私は神父様達に自分の思いを伝え聖女様が戻ってすぐに聖都マーリンに向かった。そして聖女見習いとして様々な修練とお勤めをこなして行く。とても大変で辛いことも会ったけど、仲間に認められ、人々に感謝され、とても充実していた。ここが私のもう一つの居るべき場所だと思えた。
「ラキ!待って私達も行くわ!」
こちらに走って来る白銀の騎士。
「ルナ、さっきも言ったでしょ!あなたが行くべき場所はそのじゃないの!私に任せなさい!」
「ダメよ!どうせラキはまた無理して戦場に出るつもりでしょ!拒否されてもついて行くから」
本当にルナも私と同じで頑固だから言うだけ無駄ね。
ルナの後ろで笑っているレビィとアーチ、彼女達も私の大切な仲間、また大切な人達が増えちゃったわ。私は本当に運が良い。
「それじゃ〜、さっさと準備しなさい。遅れたら置いて行くからね」
私は今日もお役目を果たすため困っている人達の下へと向かう。
……………▽
聖女見習いになり3年が過ぎ去りようとしていた時……訃報が届く。
………バネス師匠亡くなった。
悪魔に取り憑かれ殺されたと報告を受けた。そんなはずはない!そう思いたい気持ちと現実が交差した。
バネス師匠の遺体を見て否応にも現実を受け止めなければならなくなった。私の心にポッカリと穴が空いてしまった。
それから私は師匠のことを出来るだけ思い出さない様にお勤めをいつも以上にこなした。
「そこまでよ!ラキ」
「どうしたのですか?聖女様」
突然私の執務室に聖女様が入って来た。いつもと違って険しい顔をしている。
「話しは聞いたわ。随分と無茶をしていますね」
「聖女様何のことでしょうか?私は何も……」
私は意味がわからないと頭を傾げていると、ツカツカと聖女様は距離を詰めて、私の顔の前に手鏡を出した。
「よく見なさいな!自分の顔を!」
酷い……なんて顔をしているのよ!ワタシ。
目の下には大きなくま、眉間には大きなシワを作っちゃって、私は自分の馬鹿さ加減に笑ってしまう。

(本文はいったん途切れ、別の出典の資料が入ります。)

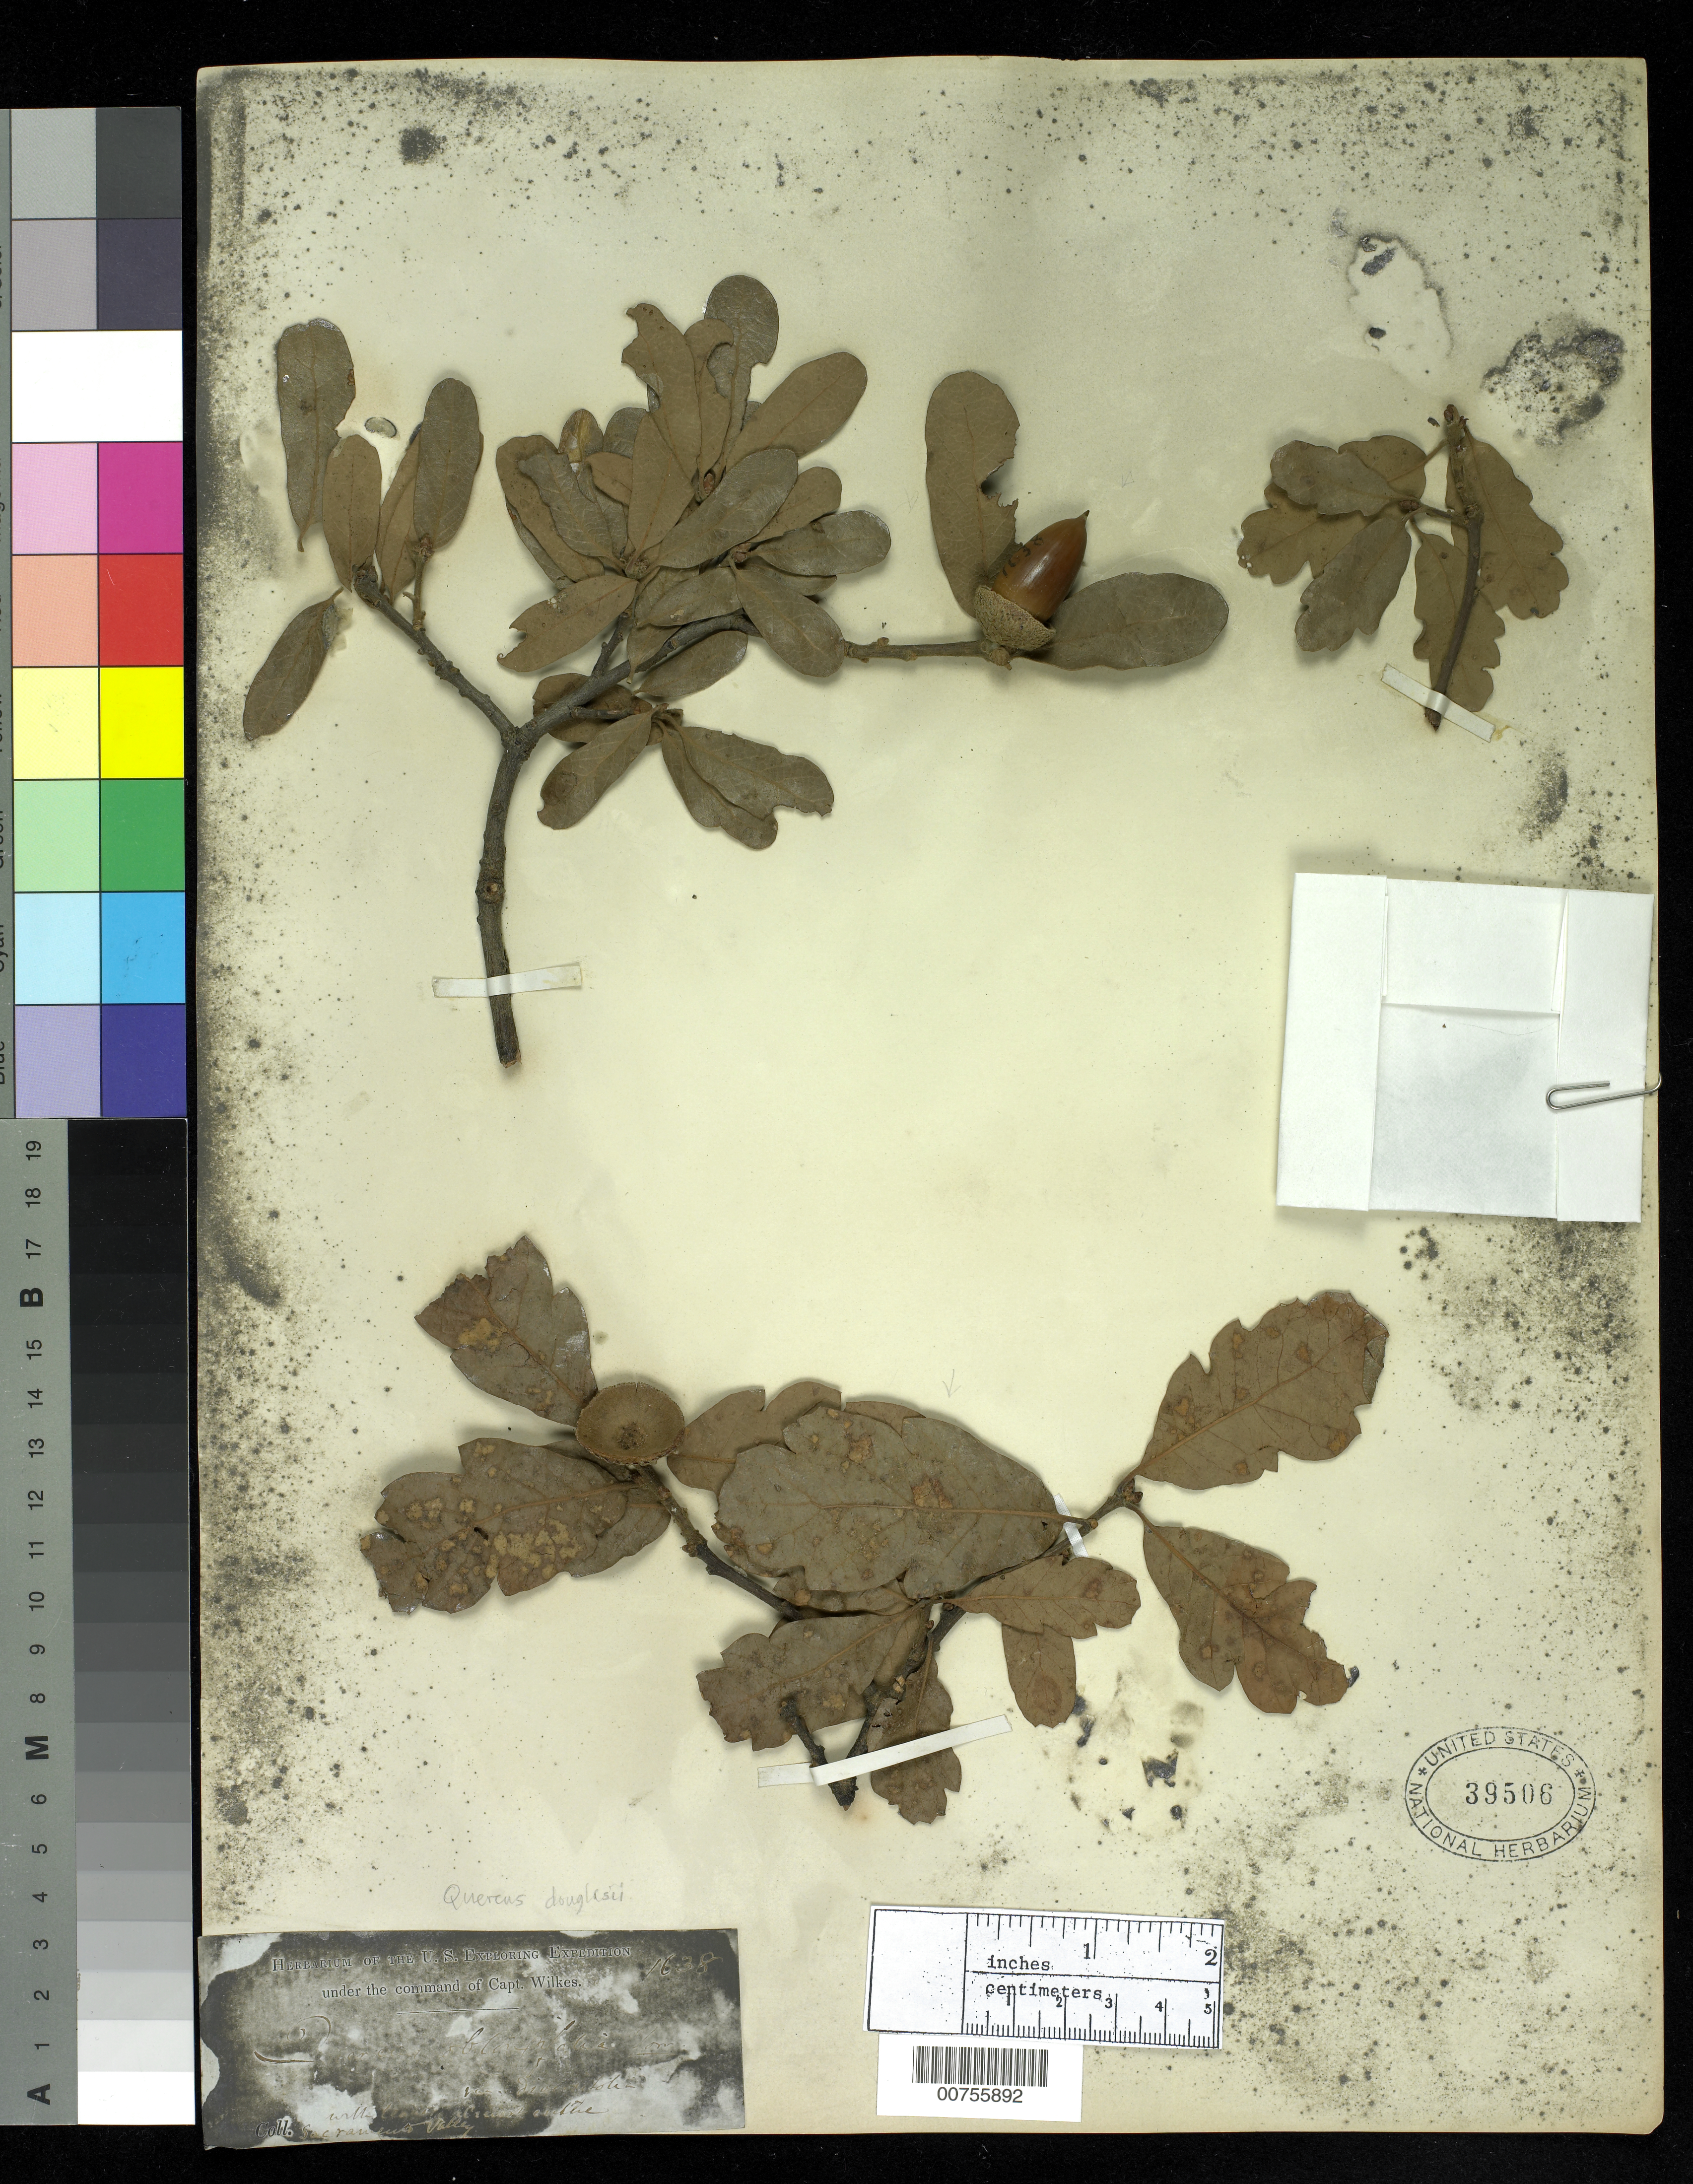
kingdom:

「ダメよ!そんなことで笑っては勿体ないわ。笑うのは幸せな時にするものよ!」
私は聖女様から目線を外し話をする。
「聖女様、それは無理です。もうワタシどうして良いか………」
ワタシは悲しみから逃げる為に働き続けていた。この悲しみをどう扱えば良いのか分からない。
聖女様は私を優しく抱き締める。
「ラキ、バネス司教についてはとても残念に思います。ですが亡くなったバネス司教はあなたが苦しむことは望んではいないでしょう。私は聖女と言われてはいますがあなたの心を癒す力は持ち合わせておりません。あなた自身で乗り越えるしかないのです。ですがラキ……あなたは一人ではないことを忘れないように、皆があなたを心配し支えてくれます」
聖女様はいつものように微笑んでくれた。
「はい……聖女様……私には教会の家族や多くの仲間がいます。私も聖女様の様に皆を救う存在になりたいです」
私は聖女様に救われた。
聖女様一言一言が心に染み渡る。心の穴を埋めることは出来ていないけど、私にはやりたいことがある。そう気付かされた。だからまた立ち上がり救いを求める人々に手を差し伸べるのだ。